The property below the Oorlogskloof Nature Reserve has a natural barrier of huge boulders that has prevented the migration of alien invasive fish into the upper reaches of the Oorlogskloof river valley. Bass, bluegill sunfish and other alien fish lie in the pools below the barrier whilst above it the threatened endemic fish can live, feed and breed in peace - without the threat of their habitat being altered, their food source being eaten, and their juveniles predated on by the alien fish...... well, until recently.
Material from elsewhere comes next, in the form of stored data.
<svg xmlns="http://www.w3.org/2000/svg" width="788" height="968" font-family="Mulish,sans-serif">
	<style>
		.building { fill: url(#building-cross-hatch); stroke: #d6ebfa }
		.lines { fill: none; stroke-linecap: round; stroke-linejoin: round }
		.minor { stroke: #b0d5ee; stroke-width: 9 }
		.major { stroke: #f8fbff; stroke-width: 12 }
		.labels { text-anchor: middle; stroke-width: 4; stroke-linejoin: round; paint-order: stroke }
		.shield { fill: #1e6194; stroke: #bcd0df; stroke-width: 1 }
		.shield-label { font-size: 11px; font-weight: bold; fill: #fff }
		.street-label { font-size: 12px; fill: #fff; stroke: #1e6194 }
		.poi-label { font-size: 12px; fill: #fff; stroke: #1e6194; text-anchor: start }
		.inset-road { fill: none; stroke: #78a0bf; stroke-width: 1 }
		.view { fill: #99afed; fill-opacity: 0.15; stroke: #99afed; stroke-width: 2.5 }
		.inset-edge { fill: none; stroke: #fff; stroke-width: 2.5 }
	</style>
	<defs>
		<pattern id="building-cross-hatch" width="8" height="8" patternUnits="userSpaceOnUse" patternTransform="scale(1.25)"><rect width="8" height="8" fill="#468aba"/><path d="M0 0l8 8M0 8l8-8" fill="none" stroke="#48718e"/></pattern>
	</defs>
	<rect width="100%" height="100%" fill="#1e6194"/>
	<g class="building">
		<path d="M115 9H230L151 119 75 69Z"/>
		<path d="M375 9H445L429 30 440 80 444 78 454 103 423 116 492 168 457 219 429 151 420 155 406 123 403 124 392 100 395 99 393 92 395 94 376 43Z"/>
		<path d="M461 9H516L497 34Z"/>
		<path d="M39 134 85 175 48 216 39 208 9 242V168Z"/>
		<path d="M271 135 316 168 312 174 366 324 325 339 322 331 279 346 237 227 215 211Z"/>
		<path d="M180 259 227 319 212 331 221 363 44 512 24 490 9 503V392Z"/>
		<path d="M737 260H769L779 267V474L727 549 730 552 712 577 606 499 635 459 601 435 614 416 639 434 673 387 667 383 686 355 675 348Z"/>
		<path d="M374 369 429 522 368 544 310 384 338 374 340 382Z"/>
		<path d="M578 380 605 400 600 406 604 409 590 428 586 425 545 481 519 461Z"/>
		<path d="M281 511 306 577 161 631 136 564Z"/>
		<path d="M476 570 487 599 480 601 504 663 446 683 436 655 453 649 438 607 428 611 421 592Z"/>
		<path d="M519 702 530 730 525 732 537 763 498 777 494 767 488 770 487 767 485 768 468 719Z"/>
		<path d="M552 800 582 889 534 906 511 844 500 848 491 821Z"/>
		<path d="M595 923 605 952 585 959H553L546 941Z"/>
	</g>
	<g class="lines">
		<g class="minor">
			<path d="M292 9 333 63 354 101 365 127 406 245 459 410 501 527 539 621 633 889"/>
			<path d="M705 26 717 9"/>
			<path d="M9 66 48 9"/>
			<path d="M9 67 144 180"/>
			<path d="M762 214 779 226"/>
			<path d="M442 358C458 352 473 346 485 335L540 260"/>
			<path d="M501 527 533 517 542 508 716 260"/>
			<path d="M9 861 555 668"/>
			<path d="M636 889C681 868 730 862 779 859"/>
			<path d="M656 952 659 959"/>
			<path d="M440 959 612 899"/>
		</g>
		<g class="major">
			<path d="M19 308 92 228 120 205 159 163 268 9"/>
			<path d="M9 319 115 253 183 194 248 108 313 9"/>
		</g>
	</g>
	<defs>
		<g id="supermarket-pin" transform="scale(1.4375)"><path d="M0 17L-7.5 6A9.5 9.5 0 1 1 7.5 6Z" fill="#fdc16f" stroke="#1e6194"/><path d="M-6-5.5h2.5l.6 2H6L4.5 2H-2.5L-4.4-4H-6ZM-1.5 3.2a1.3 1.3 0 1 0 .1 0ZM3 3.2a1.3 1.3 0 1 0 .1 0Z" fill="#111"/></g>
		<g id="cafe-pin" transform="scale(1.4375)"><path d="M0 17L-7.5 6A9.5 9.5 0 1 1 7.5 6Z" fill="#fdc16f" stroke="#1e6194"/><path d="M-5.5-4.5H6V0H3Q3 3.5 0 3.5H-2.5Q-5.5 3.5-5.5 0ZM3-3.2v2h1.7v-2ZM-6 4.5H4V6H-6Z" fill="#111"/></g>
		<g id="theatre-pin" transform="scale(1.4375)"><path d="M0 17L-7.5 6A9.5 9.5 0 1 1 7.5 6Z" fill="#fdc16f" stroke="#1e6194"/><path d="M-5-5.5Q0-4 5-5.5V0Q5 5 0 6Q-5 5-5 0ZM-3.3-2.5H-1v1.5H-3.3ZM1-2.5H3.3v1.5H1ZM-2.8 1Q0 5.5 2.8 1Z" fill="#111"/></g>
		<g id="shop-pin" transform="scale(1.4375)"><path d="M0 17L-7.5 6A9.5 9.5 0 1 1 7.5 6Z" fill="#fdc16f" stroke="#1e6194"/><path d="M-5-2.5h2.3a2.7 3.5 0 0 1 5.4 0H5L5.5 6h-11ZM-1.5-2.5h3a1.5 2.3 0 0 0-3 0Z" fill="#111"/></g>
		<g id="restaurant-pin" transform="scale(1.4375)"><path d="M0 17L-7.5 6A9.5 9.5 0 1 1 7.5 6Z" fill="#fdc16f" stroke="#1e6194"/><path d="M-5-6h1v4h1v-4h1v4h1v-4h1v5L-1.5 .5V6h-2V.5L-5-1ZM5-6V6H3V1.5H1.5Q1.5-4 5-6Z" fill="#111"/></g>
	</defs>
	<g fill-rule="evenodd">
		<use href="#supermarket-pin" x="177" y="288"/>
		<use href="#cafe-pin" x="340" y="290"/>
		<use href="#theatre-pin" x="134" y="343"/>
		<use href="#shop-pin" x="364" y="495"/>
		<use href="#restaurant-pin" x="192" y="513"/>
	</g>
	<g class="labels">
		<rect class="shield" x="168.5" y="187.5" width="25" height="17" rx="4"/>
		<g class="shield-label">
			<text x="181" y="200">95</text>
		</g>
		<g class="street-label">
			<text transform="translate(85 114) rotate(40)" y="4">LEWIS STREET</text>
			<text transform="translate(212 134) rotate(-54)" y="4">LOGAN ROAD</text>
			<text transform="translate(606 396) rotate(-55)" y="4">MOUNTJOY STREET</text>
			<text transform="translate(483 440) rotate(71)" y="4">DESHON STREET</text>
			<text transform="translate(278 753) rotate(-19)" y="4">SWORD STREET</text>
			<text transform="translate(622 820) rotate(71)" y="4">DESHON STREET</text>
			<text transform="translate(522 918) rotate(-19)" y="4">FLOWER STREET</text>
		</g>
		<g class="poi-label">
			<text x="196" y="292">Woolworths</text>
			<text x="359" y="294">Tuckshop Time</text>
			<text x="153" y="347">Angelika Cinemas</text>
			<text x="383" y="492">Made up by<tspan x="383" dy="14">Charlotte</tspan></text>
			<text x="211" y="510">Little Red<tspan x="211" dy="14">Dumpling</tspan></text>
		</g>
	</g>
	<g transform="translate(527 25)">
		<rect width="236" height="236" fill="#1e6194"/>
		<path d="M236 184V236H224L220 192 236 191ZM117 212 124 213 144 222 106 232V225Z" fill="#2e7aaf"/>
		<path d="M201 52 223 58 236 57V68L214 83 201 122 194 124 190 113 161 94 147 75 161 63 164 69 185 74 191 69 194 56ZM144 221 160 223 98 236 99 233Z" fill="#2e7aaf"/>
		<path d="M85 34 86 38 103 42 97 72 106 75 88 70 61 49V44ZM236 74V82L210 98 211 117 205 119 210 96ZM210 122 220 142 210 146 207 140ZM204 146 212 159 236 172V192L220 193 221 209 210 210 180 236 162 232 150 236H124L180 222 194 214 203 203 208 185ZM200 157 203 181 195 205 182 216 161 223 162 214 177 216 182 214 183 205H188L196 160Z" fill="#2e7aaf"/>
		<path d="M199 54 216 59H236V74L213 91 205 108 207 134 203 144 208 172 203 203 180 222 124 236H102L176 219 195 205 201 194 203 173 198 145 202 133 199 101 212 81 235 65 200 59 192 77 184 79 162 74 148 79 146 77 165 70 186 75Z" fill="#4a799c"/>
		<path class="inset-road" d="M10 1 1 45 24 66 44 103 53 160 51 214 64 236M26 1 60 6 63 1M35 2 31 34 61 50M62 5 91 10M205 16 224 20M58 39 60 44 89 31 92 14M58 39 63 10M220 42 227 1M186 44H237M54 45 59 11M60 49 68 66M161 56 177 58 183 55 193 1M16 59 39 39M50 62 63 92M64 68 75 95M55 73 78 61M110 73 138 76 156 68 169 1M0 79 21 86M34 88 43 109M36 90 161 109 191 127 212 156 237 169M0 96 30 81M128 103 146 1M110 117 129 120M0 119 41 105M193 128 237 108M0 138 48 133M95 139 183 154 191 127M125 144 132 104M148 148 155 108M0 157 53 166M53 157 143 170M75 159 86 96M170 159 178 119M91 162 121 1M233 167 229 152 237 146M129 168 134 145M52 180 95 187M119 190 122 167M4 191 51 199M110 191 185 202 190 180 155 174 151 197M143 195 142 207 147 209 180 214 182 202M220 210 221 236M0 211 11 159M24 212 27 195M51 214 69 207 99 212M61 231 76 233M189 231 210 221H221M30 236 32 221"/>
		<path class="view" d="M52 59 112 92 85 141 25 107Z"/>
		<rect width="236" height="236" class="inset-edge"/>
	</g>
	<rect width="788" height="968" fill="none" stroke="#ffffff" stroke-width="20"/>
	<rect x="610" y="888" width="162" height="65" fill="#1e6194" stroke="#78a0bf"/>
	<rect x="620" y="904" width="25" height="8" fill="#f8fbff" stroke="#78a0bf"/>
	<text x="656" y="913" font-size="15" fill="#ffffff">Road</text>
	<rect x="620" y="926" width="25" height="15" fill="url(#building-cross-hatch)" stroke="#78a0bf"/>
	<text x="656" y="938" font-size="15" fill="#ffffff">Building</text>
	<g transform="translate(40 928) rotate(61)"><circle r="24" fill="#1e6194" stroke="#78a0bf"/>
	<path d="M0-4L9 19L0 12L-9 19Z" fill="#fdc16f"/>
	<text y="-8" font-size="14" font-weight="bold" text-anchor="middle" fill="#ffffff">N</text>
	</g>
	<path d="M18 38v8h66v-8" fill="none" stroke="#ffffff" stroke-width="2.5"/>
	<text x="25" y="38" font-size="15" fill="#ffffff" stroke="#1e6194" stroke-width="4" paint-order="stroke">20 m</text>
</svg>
A survey conducted by a joint team from the Northern Cape Department for Environment and Nature Conservation (DENC) and CapeNature in 2010, revealed that banded tilapia had been introduced (source unknown) into the Nieuwoudtville municipal dam above the Oorlogskloof river valley, and these were found to have invaded the previously pristine Oorlogksloof river valley.

This discovery has prompted a project to compile a Sandfish Biodiversity Species Management Plan for the Clanwilliam sandfish. Besides being endangered and now under further pressure from more of its habitat being invaded by alien fish, the sandfish is a flagship species for this river system and any actions to conserve it will benefit the rest of the critical aquatic biodiversity in the area. DENC, CapeNature, the Table Mountain Fund and Dr Bruce Paxton (freshwater consultant) are collaborating to make this project happen and it should be concluded by December 2011.

Inter Provinical cooperation is essential for the conservation of the sandfish and other threatened fish species, as the Oorlogskloof and Kobee River cross the Northern and Western Cape provincial boundary. During the project the catchment of the Oorlogskloof river will be assessed to determine the threats to the sandfish and what conservation actions are needed to ensure its survival into the future. Biod-S Management Plans for critically endangered species are a requirement of the National Environmental Management: Biodiversity Act (No10 of 2004) and this will be the first Biod-S Management Plan compiled for a fish species in the Northern Cape. "The team is dedicated and already a lot fitter, as the terrain of the Oorlogskloof is not for the faint hearted!", says Mandy Schumann, DENC representative in the region.